Once again, Artificial Intelligence (AI) appears at the center of criticism, in this case by GitHub users. There, the spotlight is on Microsoft for training an AI tool with its code. Apparently, “Copilot” was trained using billions of lines of open source code found on different sites, and one of them is GitHub. Because of this situation, open source coders are considering a class action lawsuit against the firm for training the AI tool.

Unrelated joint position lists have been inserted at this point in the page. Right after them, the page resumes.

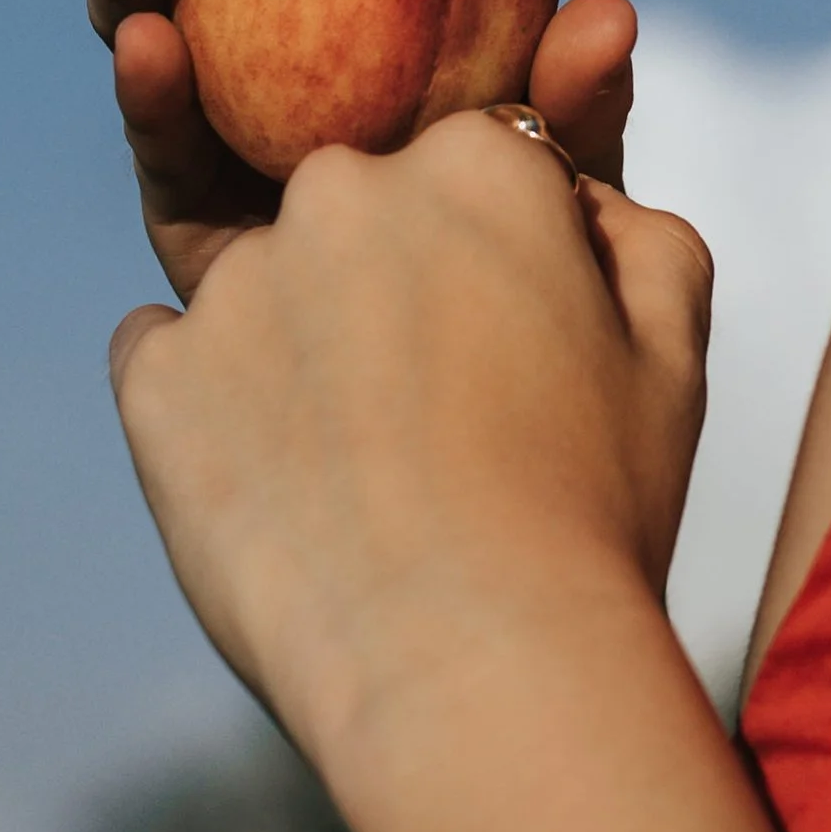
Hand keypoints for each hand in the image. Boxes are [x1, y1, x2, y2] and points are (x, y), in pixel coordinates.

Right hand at [88, 0, 643, 298]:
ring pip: (156, 8)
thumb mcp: (573, 163)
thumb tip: (608, 18)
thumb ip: (581, 98)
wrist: (493, 380)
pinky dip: (151, 84)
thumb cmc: (546, 242)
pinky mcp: (190, 203)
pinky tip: (154, 44)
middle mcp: (277, 21)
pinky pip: (163, 135)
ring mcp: (224, 104)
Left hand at [108, 104, 715, 775]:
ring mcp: (237, 282)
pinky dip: (213, 407)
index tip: (520, 350)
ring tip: (366, 476)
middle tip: (445, 417)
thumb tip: (580, 201)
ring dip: (305, 346)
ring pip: (270, 286)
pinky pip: (168, 357)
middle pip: (366, 214)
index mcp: (479, 165)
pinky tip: (278, 484)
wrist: (474, 667)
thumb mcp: (674, 351)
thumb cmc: (594, 509)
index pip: (482, 170)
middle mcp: (343, 190)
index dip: (505, 261)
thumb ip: (639, 234)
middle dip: (393, 287)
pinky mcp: (156, 376)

A website has been generated to spearhead research on the company. Matthew Butterick, a programmer and attorney, is assembling a class action litigation team. With it, it is hoped that a lawsuit can be filed against the tool in question, called GitHub Copilot. Many have been suspicious of Microsoft, following the launch of Copilot, after it bought the collaborative coding platform in 2018.
GitHub and a whole conflict ahead
The tool was introduced as an extension to Microsoft’s Visual Studio coding environment. It uses prediction algorithms to auto-complete lines of code. For this purpose, the AI model called Codex has been used. It has been created and trained by OpenAI, using data extracted from the code repository on the open web.
Microsoft stated that the tool was “trained on tens of millions of public repositories” of code, including GitHub. The company believes we are in an “instance of transformative fair use.” At this point, obviously, there are several open source coders who disagree with this relationship.
Butterick expressed on his website that:
“Like Neo plugged into the Matrix, or a cow on a farm, Copilot wants to make us nothing more than producers of a resource to mine.”
The programmer and lawyer continued to expand on his vision by commenting that “even cows get food and shelter out of the deal. Copilot brings nothing to our individual projects. And nothing to open up the code widely.”
The views of other programmers
Increasingly, programmers have noticed that Copilot seems to copy their code in the resulting outputs. From Twitter, open source users have spoken out by leaving documentation of software examples. In them, you can see the lines of code that are surprisingly similar to those that can be seen in their own repositories.
GitHub was to issue a statement on the matter, stating that training data taken from public repositories “are not intended to be included verbatim in Codex results”. The analysis report shared by the platform stated that “the vast majority of the results (>99%) do not match the training data”.
For its part, Microsoft has placed the legal responsibility on the end user to ensure that the code Copilot sends does not violate any intellectual property laws. Butterick understands that this whole situation is a smokescreen and that GitHub Copilot, in practice, is a self-serving interface that hijacks your experience without offering anything in return.